--- Exercise requirements ---
Read through the data and report every line in which the word "green" occurs.

(Records supplied begins)

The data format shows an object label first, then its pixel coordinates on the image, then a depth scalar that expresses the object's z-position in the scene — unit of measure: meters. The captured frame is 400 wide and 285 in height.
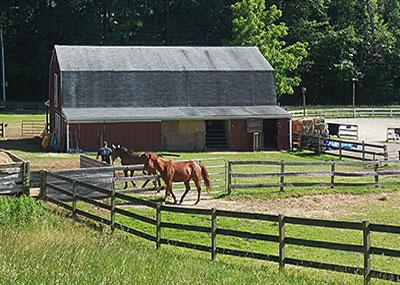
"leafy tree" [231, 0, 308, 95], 60.34
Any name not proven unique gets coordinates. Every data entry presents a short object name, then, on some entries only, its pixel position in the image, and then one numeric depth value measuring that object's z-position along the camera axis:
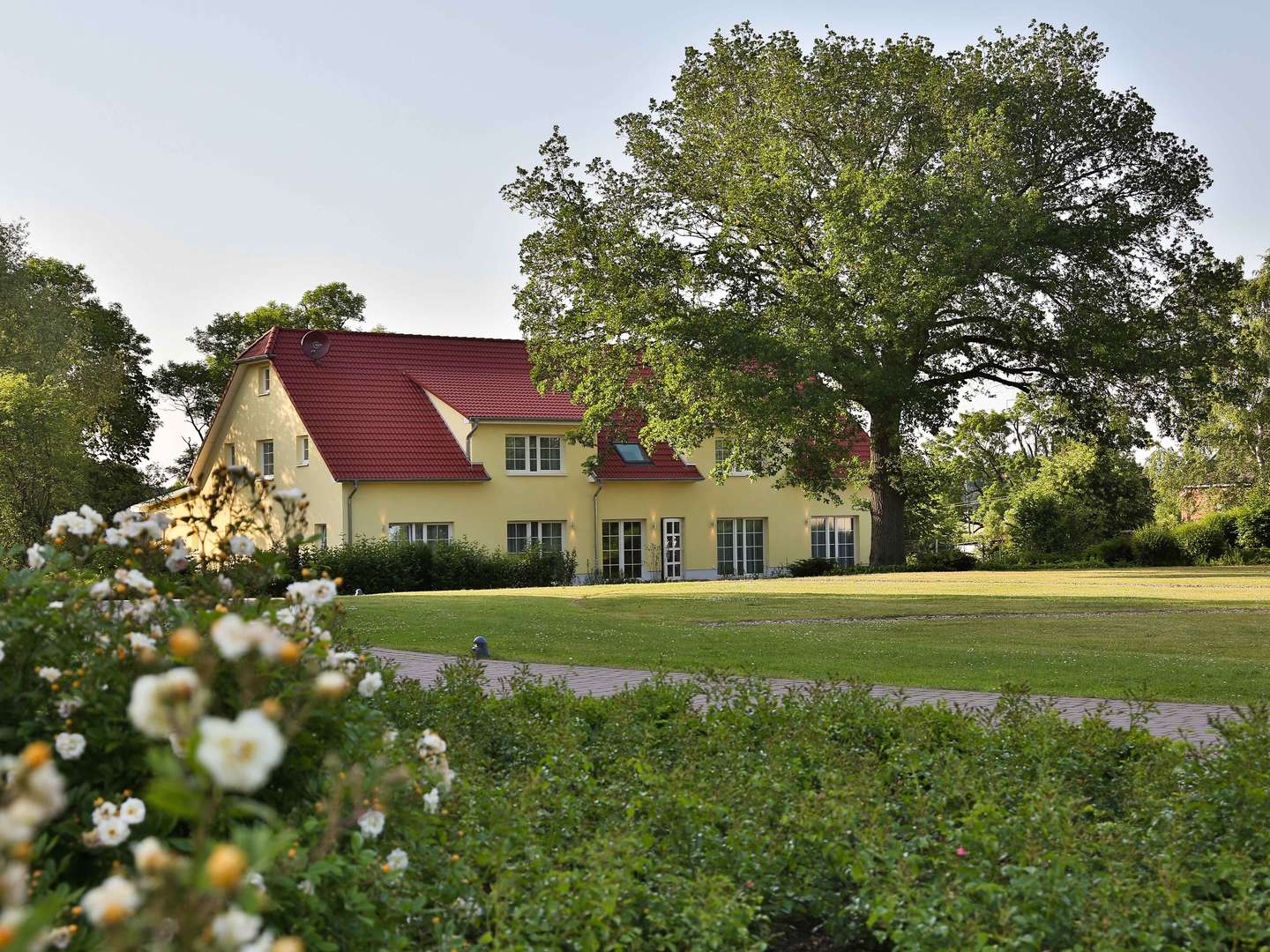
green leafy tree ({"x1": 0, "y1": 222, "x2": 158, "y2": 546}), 39.56
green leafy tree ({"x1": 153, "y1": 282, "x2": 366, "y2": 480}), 51.62
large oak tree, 29.27
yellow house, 35.03
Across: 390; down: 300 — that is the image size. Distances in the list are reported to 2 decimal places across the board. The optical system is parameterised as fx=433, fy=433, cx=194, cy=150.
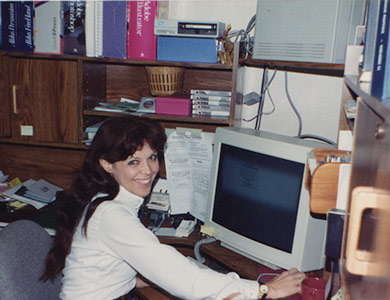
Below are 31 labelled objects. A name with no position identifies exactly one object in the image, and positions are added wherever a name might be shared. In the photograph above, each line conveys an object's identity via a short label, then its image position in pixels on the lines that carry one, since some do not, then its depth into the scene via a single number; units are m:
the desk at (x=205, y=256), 1.68
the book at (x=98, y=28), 2.00
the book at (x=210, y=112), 2.07
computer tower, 1.52
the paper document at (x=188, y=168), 2.06
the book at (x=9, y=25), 2.10
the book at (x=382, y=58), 0.68
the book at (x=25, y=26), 2.08
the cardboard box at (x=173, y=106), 2.06
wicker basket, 2.09
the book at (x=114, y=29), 1.98
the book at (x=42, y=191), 2.33
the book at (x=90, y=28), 2.00
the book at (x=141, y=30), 1.96
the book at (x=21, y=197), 2.28
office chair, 1.43
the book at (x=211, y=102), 2.07
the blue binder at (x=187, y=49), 1.96
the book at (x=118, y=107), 2.17
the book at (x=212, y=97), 2.06
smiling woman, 1.36
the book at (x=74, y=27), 2.02
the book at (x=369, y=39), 0.97
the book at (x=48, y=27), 2.04
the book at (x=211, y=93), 2.06
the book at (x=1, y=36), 2.15
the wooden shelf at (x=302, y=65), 1.58
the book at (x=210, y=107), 2.07
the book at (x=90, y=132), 2.20
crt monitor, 1.56
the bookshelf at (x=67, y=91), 2.13
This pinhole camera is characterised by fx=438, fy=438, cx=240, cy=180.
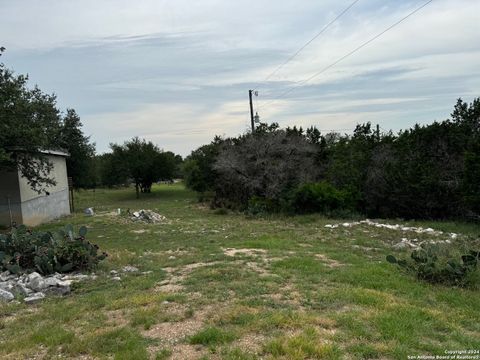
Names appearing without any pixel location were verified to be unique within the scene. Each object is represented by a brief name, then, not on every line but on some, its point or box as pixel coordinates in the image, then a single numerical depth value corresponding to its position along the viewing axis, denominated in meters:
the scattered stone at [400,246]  10.43
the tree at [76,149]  31.64
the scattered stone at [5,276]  7.72
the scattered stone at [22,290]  6.89
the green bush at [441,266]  6.47
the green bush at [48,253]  8.06
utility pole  28.61
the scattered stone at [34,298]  6.41
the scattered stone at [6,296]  6.51
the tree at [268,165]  22.58
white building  18.38
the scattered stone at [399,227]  13.22
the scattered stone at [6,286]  7.01
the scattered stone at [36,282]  7.05
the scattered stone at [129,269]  8.27
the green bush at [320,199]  19.23
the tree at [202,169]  29.16
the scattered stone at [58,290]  6.84
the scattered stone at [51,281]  7.04
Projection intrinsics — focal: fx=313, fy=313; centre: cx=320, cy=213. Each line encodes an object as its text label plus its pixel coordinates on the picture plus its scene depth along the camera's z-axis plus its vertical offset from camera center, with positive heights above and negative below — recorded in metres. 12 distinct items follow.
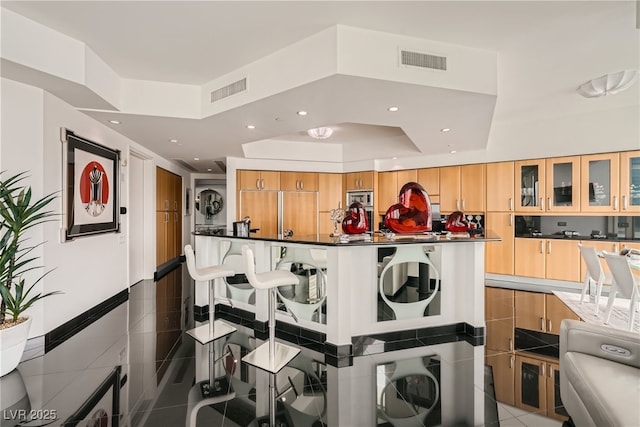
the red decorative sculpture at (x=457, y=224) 3.27 -0.12
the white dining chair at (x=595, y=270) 3.68 -0.69
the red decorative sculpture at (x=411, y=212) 2.80 +0.00
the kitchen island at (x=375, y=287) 2.80 -0.73
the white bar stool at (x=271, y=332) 2.45 -0.98
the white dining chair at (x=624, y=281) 2.99 -0.67
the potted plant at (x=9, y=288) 2.33 -0.59
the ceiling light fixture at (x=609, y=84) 3.16 +1.37
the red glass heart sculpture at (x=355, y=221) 3.14 -0.09
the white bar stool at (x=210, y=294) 3.03 -0.84
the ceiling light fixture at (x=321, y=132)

(Records supplied ends)

--- Answer to this exercise ---
green leafy tree ({"x1": 0, "y1": 222, "x2": 158, "y2": 546}), 39.56
green leafy tree ({"x1": 153, "y1": 282, "x2": 366, "y2": 480}), 51.62
the green bush at [441,266]  6.47
the green bush at [48,253]  8.06
the green bush at [320,199]  19.23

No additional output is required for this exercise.